Texto analizado >>
━━━━━━━━━━━━━━━━━━━━
Pero ni Inglaterra ni Austria-Hungría estaban dispuestas a consentir el engrandecimiento del poder ruso a costa del Imperio otomano. Sólo la mediación del canciller alemán Bismarck evitó el estallido de una guerra ruso-británica tras la firma del tratado de San Stefano. En junio-julio de 1878, el Congreso de Berlín obligó al zar a renunciar a muchas de las ventajas obtenidas poco antes. Pero Turquía perdió definitivamente Serbia, Montenegro y Rumanía, que fueron declaradas independientes, así como Bulgaria, convertida en un principado bajo protectorado turco, y Rumelia Oriental, que se transformó en provincia autónoma. Grecia extendió sus fronteras por Tesalia y el Pireo, mientras Austria se anexionaba Bosnia-Herzegovina y Rusia obtenía la Besarabia europea y los territorios asiáticos de Karsi y Batun.

El fin del Imperio (1878-1923)
━━━━━━━━━━━━━━━━━━━━
Acción requerida A >> Reproduce el texto sobre el Congreso de Berlín entre "Pero ni Inglaterra" y "del Imperio (1878-1923)", ambos incluidos.
Acción requerida B >>
Responde con datos del texto sobre el Congreso de Berlín:
(i) ¿Qué mediación evitó una guerra ruso-británica tras el tratado de San Stefano?
(ii) ¿En qué meses y año se celebró el Congreso de Berlín?
(iii) ¿Qué territorio se anexionó Austria?
Acción requerida C >> Escribe la continuación del texto sobre el Congreso de Berlín a partir de su última línea.

Entradas extraídas >>
━━━━━━━━━━━━━━━━━━━━
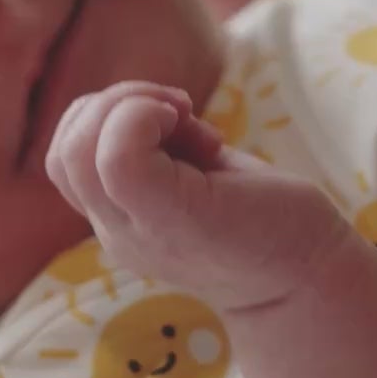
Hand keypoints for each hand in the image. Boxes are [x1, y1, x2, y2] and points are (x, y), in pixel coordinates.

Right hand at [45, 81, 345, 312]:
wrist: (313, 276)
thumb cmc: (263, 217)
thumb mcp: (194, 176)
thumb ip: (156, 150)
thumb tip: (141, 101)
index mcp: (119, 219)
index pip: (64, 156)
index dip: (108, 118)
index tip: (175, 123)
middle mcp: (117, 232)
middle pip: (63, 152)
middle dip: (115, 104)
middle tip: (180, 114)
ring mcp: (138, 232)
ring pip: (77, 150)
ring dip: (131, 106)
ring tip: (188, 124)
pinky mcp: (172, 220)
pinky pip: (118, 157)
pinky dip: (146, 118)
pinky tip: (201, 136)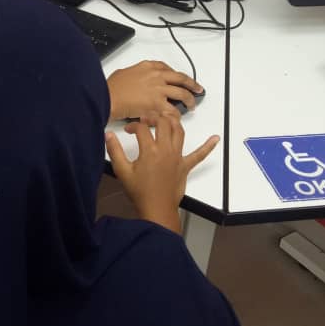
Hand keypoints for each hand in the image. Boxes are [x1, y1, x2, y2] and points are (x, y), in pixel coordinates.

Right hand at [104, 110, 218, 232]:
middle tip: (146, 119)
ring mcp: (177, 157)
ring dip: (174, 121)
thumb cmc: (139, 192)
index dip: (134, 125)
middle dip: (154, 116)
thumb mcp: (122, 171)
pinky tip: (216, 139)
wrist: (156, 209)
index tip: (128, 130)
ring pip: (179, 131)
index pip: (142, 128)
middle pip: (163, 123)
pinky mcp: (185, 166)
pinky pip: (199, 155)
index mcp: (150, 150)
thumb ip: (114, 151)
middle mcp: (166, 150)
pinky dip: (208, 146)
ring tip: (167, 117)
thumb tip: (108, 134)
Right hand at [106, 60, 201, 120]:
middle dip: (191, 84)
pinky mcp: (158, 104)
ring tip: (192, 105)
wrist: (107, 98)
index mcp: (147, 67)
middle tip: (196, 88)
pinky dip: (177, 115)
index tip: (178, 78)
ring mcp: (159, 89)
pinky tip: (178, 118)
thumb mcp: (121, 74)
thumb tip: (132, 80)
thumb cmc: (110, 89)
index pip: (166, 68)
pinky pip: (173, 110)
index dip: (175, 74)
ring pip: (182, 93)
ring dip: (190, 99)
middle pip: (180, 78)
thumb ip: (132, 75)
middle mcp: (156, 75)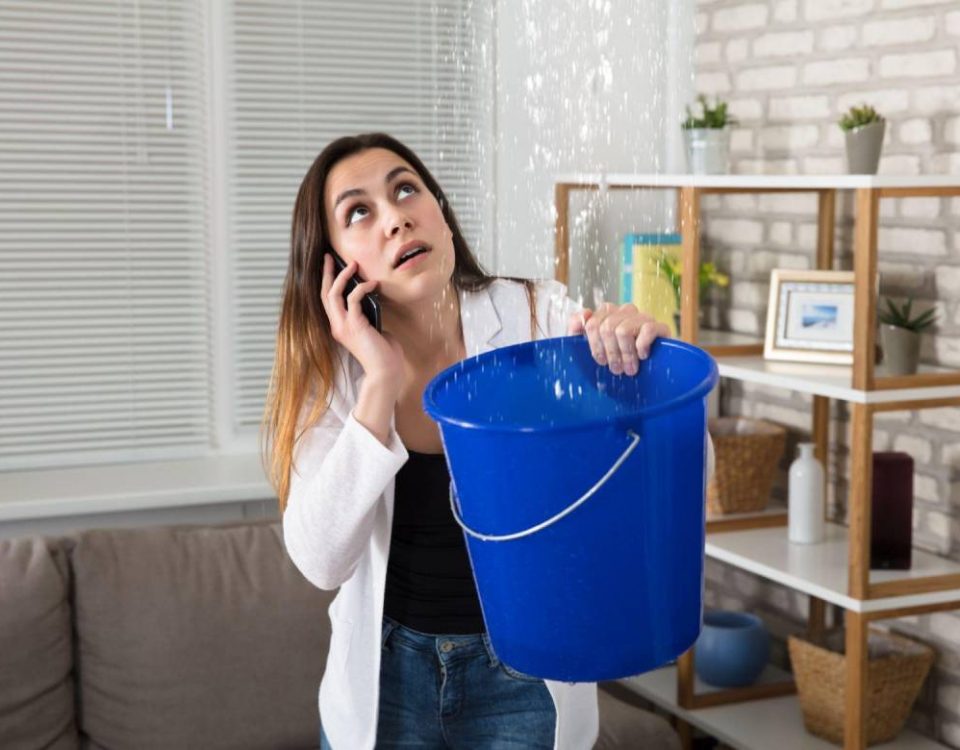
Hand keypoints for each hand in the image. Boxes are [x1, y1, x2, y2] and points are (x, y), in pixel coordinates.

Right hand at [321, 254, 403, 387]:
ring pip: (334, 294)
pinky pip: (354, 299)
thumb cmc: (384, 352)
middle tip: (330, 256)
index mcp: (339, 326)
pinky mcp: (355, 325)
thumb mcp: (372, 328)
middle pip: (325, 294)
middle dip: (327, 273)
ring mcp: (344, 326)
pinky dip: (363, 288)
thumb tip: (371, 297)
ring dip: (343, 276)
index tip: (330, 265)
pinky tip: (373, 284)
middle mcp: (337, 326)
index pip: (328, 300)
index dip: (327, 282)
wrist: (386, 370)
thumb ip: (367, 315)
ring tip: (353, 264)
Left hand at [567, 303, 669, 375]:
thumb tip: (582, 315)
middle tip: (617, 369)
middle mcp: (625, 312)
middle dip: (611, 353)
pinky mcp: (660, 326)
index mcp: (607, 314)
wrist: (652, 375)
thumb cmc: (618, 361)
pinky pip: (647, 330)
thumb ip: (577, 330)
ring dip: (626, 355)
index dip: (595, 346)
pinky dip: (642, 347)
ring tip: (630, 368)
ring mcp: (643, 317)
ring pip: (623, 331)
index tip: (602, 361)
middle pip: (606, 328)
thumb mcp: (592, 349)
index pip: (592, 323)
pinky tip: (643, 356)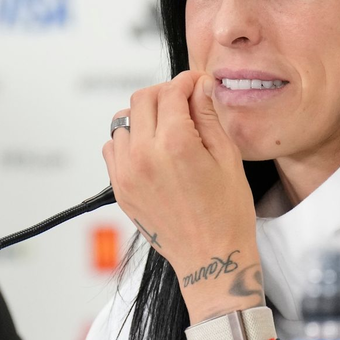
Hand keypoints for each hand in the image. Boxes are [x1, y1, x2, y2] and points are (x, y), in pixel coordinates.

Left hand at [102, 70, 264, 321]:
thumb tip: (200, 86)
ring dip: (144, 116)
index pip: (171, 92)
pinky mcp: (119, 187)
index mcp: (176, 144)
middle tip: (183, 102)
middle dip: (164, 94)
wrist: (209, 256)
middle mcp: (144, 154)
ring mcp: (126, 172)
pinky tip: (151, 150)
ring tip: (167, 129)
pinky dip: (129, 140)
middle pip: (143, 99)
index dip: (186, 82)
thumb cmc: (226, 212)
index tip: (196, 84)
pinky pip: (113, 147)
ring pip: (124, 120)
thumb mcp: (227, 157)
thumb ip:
━━━━━━━━━━━━━━━━━━━━
Respuesta escrita A >>
Pero ni Inglaterra ni Austria-Hungría estaban dispuestas a consentir el engrandecimiento del poder ruso a costa del Imperio otomano. Sólo la mediación del canciller alemán Bismarck evitó el estallido de una guerra ruso-británica tras la firma del tratado de San Stefano. En junio-julio de 1878, el Congreso de Berlín obligó al zar a renunciar a muchas de las ventajas obtenidas poco antes. Pero Turquía perdió definitivamente Serbia, Montenegro y Rumanía, que fueron declaradas independientes, así como Bulgaria, convertida en un principado bajo protectorado turco, y Rumelia Oriental, que se transformó en provincia autónoma. Grecia extendió sus fronteras por Tesalia y el Pireo, mientras Austria se anexionaba Bosnia-Herzegovina y Rusia obtenía la Besarabia europea y los territorios asiáticos de Karsi y Batun.

El fin del Imperio (1878-1923)

Respuesta escrita B >>
(i) La del canciller alemán Bismarck.
(ii) En junio-julio de 1878.
(iii) Bosnia-Herzegovina.

Respuesta escrita C >>
El sultán Abdul Hamid II (1876-1909), establecido en el trono por una revolución cortesana dirigida por el partido reformador, pareció en principio dispuesto a continuar la política de cambios iniciada por su predecesor. En 1876 fue promulgada la primera Constitución del Imperio, que estableció una monarquía parlamentaria sin tocar las bases autocráticas del régimen y garantizó la libertad individual y religiosa. Pero, dos meses después de su puesta en vigor, el sultán derogó las garantías constitucionales y ordenó la represión del partido reformador.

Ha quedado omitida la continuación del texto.